Query Data

This page covers how to perform queries against tables in the KDB.AI database.

Selecting the table to query

Each table in KDB.AI has an associated name. To perform a query, specify the name of the table in which the relevant data is stored. Using Python client you can create a table object from the session. The REST client is more direct with the table name supplied as a field in the JSON payload.

Python

documents = session.database('default').table("documents")

Queries

Obtain the data from the entire table using the following command:

PythonRESTq

documents.query()

curl -s -X POST localhost:8082/api/v2/databases/default/tables/documents/query | jq .

gw(`query;`database`table!(`default;`documents));

Filters

To select a subset of the data, you can apply filters as documented here.

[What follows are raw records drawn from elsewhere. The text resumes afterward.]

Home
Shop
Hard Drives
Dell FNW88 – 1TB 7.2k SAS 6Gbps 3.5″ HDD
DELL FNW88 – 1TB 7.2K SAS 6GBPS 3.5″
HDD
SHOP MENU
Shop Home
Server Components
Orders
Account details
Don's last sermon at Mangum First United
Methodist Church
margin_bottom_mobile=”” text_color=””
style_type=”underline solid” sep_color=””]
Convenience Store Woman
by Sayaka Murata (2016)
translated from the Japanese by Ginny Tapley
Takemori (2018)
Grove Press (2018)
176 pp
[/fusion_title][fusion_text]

These serve as where clauses.

PythonRESTq

    import datetime
    start_time=datetime.datetime(2024,1,10)
    end_time=datetime.datetime(2024,10,10)
    results = table.query(filter=[("within","createdDate",[start_time, end_time]),("<=", "length", 100)])
    print(f'Results: {results}')

curl -s -H "Content-Type: application/json" localhost:8082/api/v2/databases/default/tables/documents/query \
-d '{"table":"documents","filter":[["within","createdDate",["2020.07.10D15:00:00.0000", "2021.07.10D15:00:00.0000"]],["<=", "length", 100]]}'

gw(`query;`database`table`filter!(`default;`documents;((within;`time;(2000.06.15D00:00:00.000000001; 2000.08.15D00:00:00.000000001));(<=;`length;100))));

Processing results

You can return a subset of the columns in the table, reducing the amount of data sent back to the client.

PythonRESTq

documents.query(aggs={"author":"author","content":"content"})

curl -s -X POST -H 'Content-Type: application/json' localhost:8082/api/v2/databases/default/tables/documents/query \
-d '{"aggs":{"author":"author","content":"content"}}' | jq .

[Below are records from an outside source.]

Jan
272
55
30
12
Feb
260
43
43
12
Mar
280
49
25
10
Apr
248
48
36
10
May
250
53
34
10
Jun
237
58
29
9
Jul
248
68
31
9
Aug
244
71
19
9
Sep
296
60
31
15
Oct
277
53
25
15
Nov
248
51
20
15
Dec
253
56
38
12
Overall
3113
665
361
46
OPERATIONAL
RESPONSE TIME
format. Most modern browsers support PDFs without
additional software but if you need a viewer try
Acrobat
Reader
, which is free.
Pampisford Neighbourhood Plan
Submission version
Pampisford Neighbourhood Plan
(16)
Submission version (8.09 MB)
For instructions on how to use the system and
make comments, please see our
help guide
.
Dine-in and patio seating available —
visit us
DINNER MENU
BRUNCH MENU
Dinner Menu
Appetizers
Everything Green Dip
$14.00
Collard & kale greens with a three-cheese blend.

gw(`query;`database`table`aggs!(`default;`documents;`author`content!`author`content))

In addition to returning a subset of the columns, you can return aggregated results, group by categorical variables, and sort based on a column name.

PythonRESTq

    aggs = dict()
    aggs['SumLength'] = ('sum','length')

    print(f'Table data:\n\n {table.query()}')
    results = table.query(aggs=aggs, group_by=['author'], sort_columns=['SumLength'])
    print(f'Aggregate data results:\n {results}')

curl -s -H "Content-Type: application/json" localhost:8082/api/v2/databases/default/tables/documents/query \
-d '{"aggs":{"sumLength":["sum","length"]}, "groupBy":["author"], "sortColumns":["sumLength"]}'

gw(`query;`database`table`aggs`groupBy`sortColumns!(`default;`documents;(enlist `sumLength)!(enlist `sum`length);`author;`sumLength))

Supported aggregations

The table below lists all supported aggregation functions.

Function	Description
`all`	Returns the logical 'and' of all values in a set.
`any`	Returns the logical 'or' of all values in a set.
`avg`	Calculates the mean value across the set of matching records.
`count`	Returns the number of records in the current selection.
`dev`	Calculates the standard deviation of a column.
`distinct`	Returns the distinct values from a column.
`first`	Returns the first occurrence of a value. This is useful when performing a group by aggregation.
`last`	Returns the last occurrence of a value. This is useful when performing a group by aggregation.
`max`	Takes the maximum value of a set of records.
`min`	Takes the minimum value of a set of records.
`prd`	Calculates the product of matching records.
`sdev`	Calculates the sample deviation of matching records.
`scov`	Calculates the sample covariance between matching records.
`sum`	Calculates the sum of matching records.
`svar`	Calculates the sample variance of matching records.
`var`	Calculates the variance of matching records.